In point of error fourteen, Appellant maintains that the trial court erred in not allowing Appellant’s experts to testify on the law of trusts. Such evidence was properly excluded since it is the trial court’s province to instruct the jury on the law relevant to the case. TEX.CODE CRIM. PROC.ANN. art. 36.13 (Vernon 1981). Point of error fourteen is without merit.

Appellant claims under points fifteen, sixteen, seventeen, and eighteen that the trial court erred in failing to charge the jury on certain issues. Point fifteen must be overruled since the trial court properly refused Appellant’s requested charge that an act of self-dealing is not otherwise exceptional by the cestui que trust if it does not challenge the self-dealing transaction since the rule of Harvey v. Casebeer, 531 S.W.2d 206 (Tex.Civ.App.— Tyler 1975, no writ), is not applicable in the criminal context. Point of error sixteen asserts the trial court should have instructed the jury on article 7425b-18 of the Texas Trust Act. The mere fact that a majority of the trustees engaged in a transaction cannot validate an otherwise illegal action of the trustees. Point of error sixteen is overruled. Point of error seventeen is likewise without merit since the trial court properly denied Appellant’s request to charge the jury that an invalid trust instrument absolves the named trustee of any fiduciary duty. Point of error eighteen asserts the trial court should have charged the jury that when the purpose of a trust fails there is a resulting trust in favor of the original grantors and any fiduciary duty of a trustee is owed toward the original grantors. Point of error eighteen should be sustained outside our disposition of points of error nine, eight, and twelve since a defensive issue of termination of the trust purpose or trust beneficiary was raised by the evidence, Green v. State, 566 S.W.2d 578, 584 (Tex.Crim.App.1978), and failure to so charge the jury resulted in *170some harm to Appellant. Almanza v. State, 686 S.W.2d 157 (Tex.Crim.App.1985).

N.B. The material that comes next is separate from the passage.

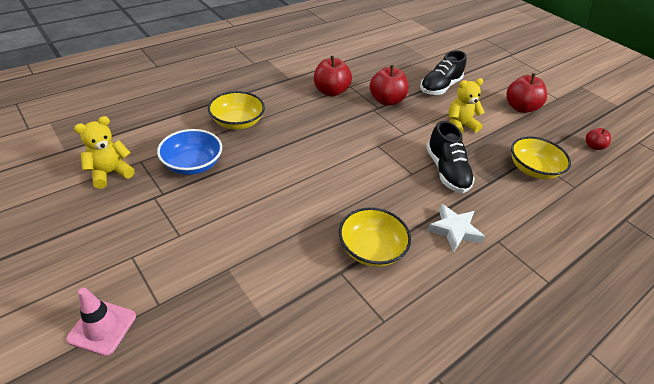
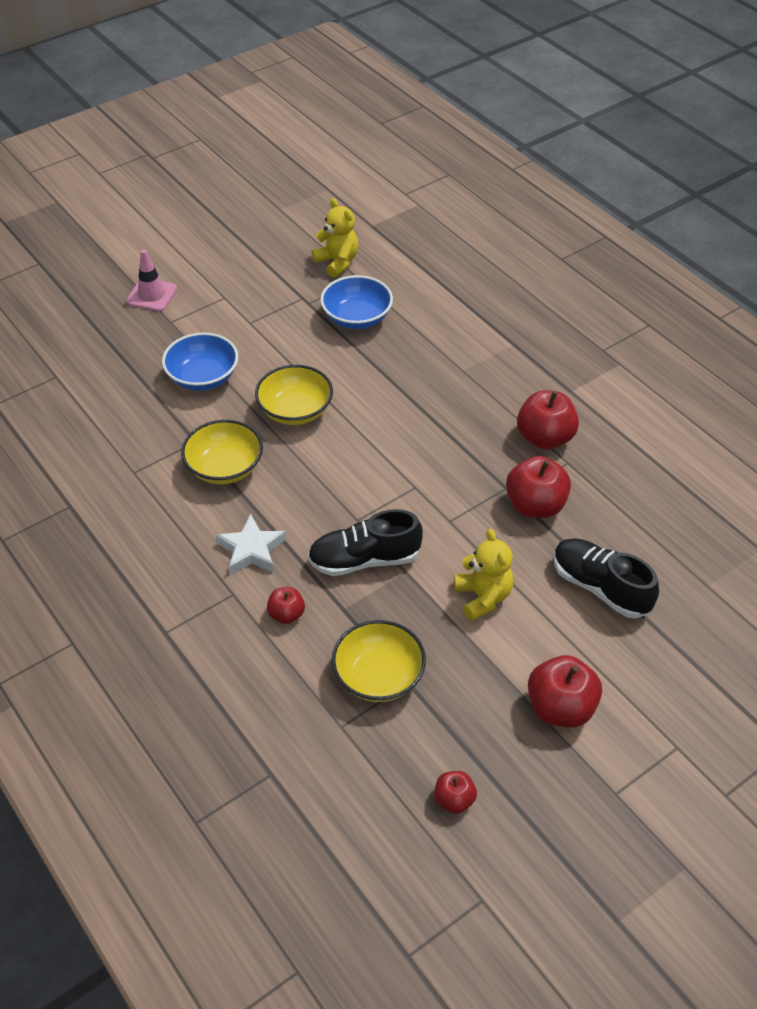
camera: 95 degrees right, 5 degrees up
yellow bowl [208,91,265,130] -> yellow bowl moved to [255,365,333,425]
none -> blue bowl [162,333,238,391]
none -> red apple [267,587,305,624]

Affirmed in part; reversed in part.

. Repealed by Acts 1983, 68th Leg., p. 3729, ch. 576, sec. 6, eff. Jan. 1, 1984, now TEX.PROP. CODE ANN. sec. 111.001, etseq. (Vernon 1984 & Vernon Supp.1988).

. Repealed by Acts 1983, 68th Leg., p. 3729, ch. 576, sec. 6, eff. Jan. 1, 1984, now TEX.PROP. CODE ANN. sec. 112.001 (Vernon 1984).

.Repealed by Acts 1985, 69th Leg., ch. 959, sec. 9(1), eff. Sept. 1, 1985, now TEX.CIV.PRAC. & REM.CODE ANN. sec. 126.002 (Vernon Supp. 1988).

. The pre-amendment act continues in effect for those offenses committed before September 1, 1987. Acts 1987, 70th Leg., ch. 387, sec. 2. Appellant was convicted for offenses committed in 1981.